CRD based configuration (recommended)#
This is the controller for the Router CRD. It is responsible for creating and updating the ConfigMap for the vllm_router.
Description#
The Router Controller is a Kubernetes controller that manages the Router custom resource. It watches for Router resources and creates a ConfigMap for the vllm_router.
Getting Started#
Prerequisites#
go version v1.22.0+
docker version 17.03+.
kubectl version v1.11.3+.
Access to a Kubernetes v1.11.3+ cluster.
To Deploy on the cluster#
Build and push your image to the location specified by IMG:
make docker-build docker-push IMG=<some-registry>/router-controller:tag
Note
This image ought to be published in the personal registry you specified. And it is required to have access to pull the image from the working environment. Make sure you have the proper permission to the registry if the above commands don’t work.
Install the CRDs into the cluster:
make install
Deploy the Manager to the cluster with the image specified by IMG:
make deploy IMG=<some-registry>/router-controller:tag
Note
If you encounter RBAC errors, you may need to grant yourself cluster-admin privileges or be logged in as admin.
Create instances of your solution You can apply the samples (examples) from the config/sample:
kubectl apply -k config/samples/
Note
Ensure that the samples has default values to test it out.
To Uninstall#
Delete the instances (CRs) from the cluster:
kubectl delete -k config/samples/
Delete the APIs(CRDs) from the cluster:
make uninstall
Delete the Manager from the cluster:
make undeploy
Project Distribution#
Build the installer#
Build the installer for the image built and published in the registry:
make build-installer IMG=<some-registry>/router-controller:tag
Note
The makefile target mentioned above generates an install.yaml file in the dist directory. This file contains all the resources built with Kustomize, which are necessary to install this project without its dependencies.
Using the installer
Users can just run kubectl apply -f to install the project, i.e.:
kubectl apply -f https://raw.githubusercontent.com/<org>/router-controller/<tag or branch>/dist/install.yaml
StaticRoute CRD#
The StaticRoute CRD allows you to configure the vllm_router with static backends and models. The controller reads the CRD and creates a ConfigMap that can be used by the vllm_router with the --dynamic-config-json option.
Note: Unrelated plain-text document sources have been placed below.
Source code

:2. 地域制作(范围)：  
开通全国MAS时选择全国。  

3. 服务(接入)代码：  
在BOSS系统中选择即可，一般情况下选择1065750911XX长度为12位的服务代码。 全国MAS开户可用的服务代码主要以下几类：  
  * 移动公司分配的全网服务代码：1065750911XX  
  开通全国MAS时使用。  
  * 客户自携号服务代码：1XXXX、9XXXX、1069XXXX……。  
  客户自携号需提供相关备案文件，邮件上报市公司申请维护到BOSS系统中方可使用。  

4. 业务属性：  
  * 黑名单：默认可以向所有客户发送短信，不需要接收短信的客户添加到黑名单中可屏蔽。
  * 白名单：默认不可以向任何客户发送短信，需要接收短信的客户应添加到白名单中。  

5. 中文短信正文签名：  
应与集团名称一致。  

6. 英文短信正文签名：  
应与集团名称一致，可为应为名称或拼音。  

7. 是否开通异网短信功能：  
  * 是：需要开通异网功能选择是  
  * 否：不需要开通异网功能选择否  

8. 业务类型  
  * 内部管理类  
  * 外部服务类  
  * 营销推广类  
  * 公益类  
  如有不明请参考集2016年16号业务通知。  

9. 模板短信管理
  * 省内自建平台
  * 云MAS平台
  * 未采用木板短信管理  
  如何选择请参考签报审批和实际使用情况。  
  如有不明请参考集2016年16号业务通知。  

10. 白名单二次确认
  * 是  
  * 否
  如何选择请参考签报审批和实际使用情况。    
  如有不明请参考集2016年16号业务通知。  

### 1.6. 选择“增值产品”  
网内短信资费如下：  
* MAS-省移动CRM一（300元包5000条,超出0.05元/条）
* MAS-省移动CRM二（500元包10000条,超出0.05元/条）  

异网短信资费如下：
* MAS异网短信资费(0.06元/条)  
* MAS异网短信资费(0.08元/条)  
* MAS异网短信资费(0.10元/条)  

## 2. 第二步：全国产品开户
One example is shown below:
apiVersion: production-stack.vllm.ai/v1alpha1
kind: StaticRoute
metadata:
name: staticroute-sample
spec:
# Service discovery method
serviceDiscovery: static
# Routing logic
routingLogic: roundrobin
# Comma-separated list of backend URLs
staticBackends: "http://localhost:9001,http://localhost:9002,http://localhost:9003"
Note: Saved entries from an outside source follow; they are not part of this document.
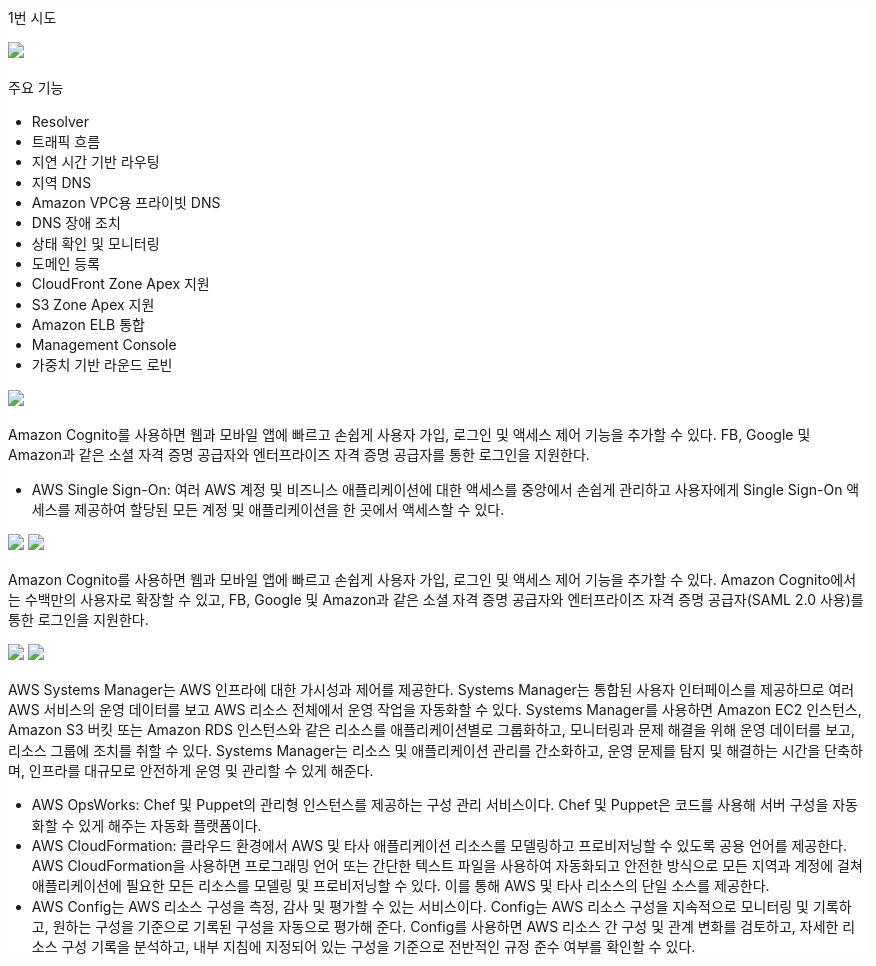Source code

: ﻿1번 시도

<img src=img/Aspose.Words.8bad193e-a408-44d5-8920-900b52a41010.001.png>

주요 기능

- Resolver
- 트래픽 흐름
- 지연 시간 기반 라우팅
- 지역 DNS
- Amazon VPC용 프라이빗 DNS
- DNS 장애 조치
- 상태 확인 및 모니터링
- 도메인 등록
- CloudFront Zone Apex 지원
- S3 Zone Apex 지원
- Amazon ELB 통합
- Management Console
- 가중치 기반 라운드 로빈

<img src=img/Aspose.Words.8bad193e-a408-44d5-8920-900b52a41010.002.png>

Amazon Cognito를 사용하면 웹과 모바일 앱에 빠르고 손쉽게 사용자 가입, 로그인 및 액세스 제어 기능을 추가할 수 있다. FB, Google 및 Amazon과 같은 소셜 자격 증명 공급자와 엔터프라이즈 자격 증명 공급자를 통한 로그인을 지원한다.

- AWS Single Sign-On: 여러 AWS 계정 및 비즈니스 애플리케이션에 대한 액세스를 중앙에서 손쉽게 관리하고 사용자에게 Single Sign-On 액세스를 제공하여 할당된 모든 계정 및 애플리케이션을 한 곳에서 액세스할 수 있다.



<img src=img/Aspose.Words.8bad193e-a408-44d5-8920-900b52a41010.003.png>



<img src=img/Aspose.Words.8bad193e-a408-44d5-8920-900b52a41010.004.png>

Amazon Cognito를 사용하면 웹과 모바일 앱에 빠르고 손쉽게 사용자 가입, 로그인 및 액세스 제어 기능을 추가할 수 있다. Amazon Cognito에서는 수백만의 사용자로 확장할 수 있고, FB, Google 및 Amazon과 같은 소셜 자격 증명 공급자와 엔터프라이즈 자격 증명 공급자(SAML 2.0 사용)를 통한 로그인을 지원한다.



<img src=img/Aspose.Words.8bad193e-a408-44d5-8920-900b52a41010.005.png>



<img src=img/Aspose.Words.8bad193e-a408-44d5-8920-900b52a41010.006.png>

AWS Systems Manager는 AWS 인프라에 대한 가시성과 제어를 제공한다. Systems Manager는 통합된 사용자 인터페이스를 제공하므로 여러 AWS 서비스의 운영 데이터를 보고 AWS 리소스 전체에서 운영 작업을 자동화할 수 있다. Systems Manager를 사용하면 Amazon EC2 인스턴스, Amazon S3 버킷 또는 Amazon RDS 인스턴스와 같은 리소스를 애플리케이션별로 그룹화하고, 모니터링과 문제 해결을 위해 운영 데이터를 보고, 리소스 그룹에 조치를 취할 수 있다. Systems Manager는 리소스 및 애플리케이션 관리를 간소화하고, 운영 문제를 탐지 및 해결하는 시간을 단축하며, 인프라를 대규모로 안전하게 운영 및 관리할 수 있게 해준다.

- AWS OpsWorks: Chef 및 Puppet의 관리형 인스턴스를 제공하는 구성 관리 서비스이다. Chef 및 Puppet은 코드를 사용해 서버 구성을 자동화할 수 있게 해주는 자동화 플랫폼이다.
- AWS CloudFormation: 클라우드 환경에서 AWS 및 타사 애플리케이션 리소스를 모델링하고 프로비저닝할 수 있도록 공용 언어를 제공한다. AWS CloudFormation을 사용하면 프로그래밍 언어 또는 간단한 텍스트 파일을 사용하여 자동화되고 안전한 방식으로 모든 지역과 계정에 걸쳐 애플리케이션에 필요한 모든 리소스를 모델링 및 프로비저닝할 수 있다. 이를 통해 AWS 및 타사 리소스의 단일 소스를 제공한다.
- AWS Config는 AWS 리소스 구성을 측정, 감사 및 평가할 수 있는 서비스이다. Config는 AWS 리소스 구성을 지속적으로 모니터링 및 기록하고, 원하는 구성을 기준으로 기록된 구성을 자동으로 평가해 준다. Config를 사용하면 AWS 리소스 간 구성 및 관계 변화를 검토하고, 자세한 리소스 구성 기록을 분석하고, 내부 지침에 지정되어 있는 구성을 기준으로 전반적인 규정 준수 여부를 확인할 수 있다.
# Comma-separated list of model names
staticModels: "facebook/opt-125m,meta-llama/Llama-3.1-8B-Instruct,facebook/opt-125m"
# Name of the vllm_router to configure
routerRef:
kind: Service
apiVersion: v1
name: vllm-router
namespace: default
# Optional: Name of the ConfigMap to create
configMapName: vllm-router-config
How it works#
The controller watches for StaticRoute resources.
When a StaticRoute is created or updated, the controller creates or updates a ConfigMap with the dynamic configuration.
The ConfigMap contains a
dynamic_config.jsonfile with the following structure:
{
"service_discovery": "static",
"routing_logic": "roundrobin",
"static_backends": "http://localhost:9001,http://localhost:9002,http://localhost:9003",
"static_models": "facebook/opt-125m,meta-llama/Llama-3.1-8B-Instruct,facebook/opt-125m"
}
The controller checks the health endpoint of the vllm_router services that match the routerSelector to verify that the configuration is valid.
The vllm_router should be configured to use the ConfigMap with the
--dynamic-config-jsonoption:
containers:
- name: vllm-router
image: vllm-router:latest
args:
- "--dynamic-config-json /etc/vllm-router/dynamic_config.json"
volumeMounts:
- name: config-volume
mountPath: /etc/vllm-router
volumes:
- name: config-volume
configMap:
name: vllm-router-config
Check Status#
The StaticRoute resource has the following status fields:
configMapRef: The name of the ConfigMap that was created.lastAppliedTime: The time when the configuration was last applied.conditions: A list of conditions that represent the latest available observations of the StaticRoute’s state.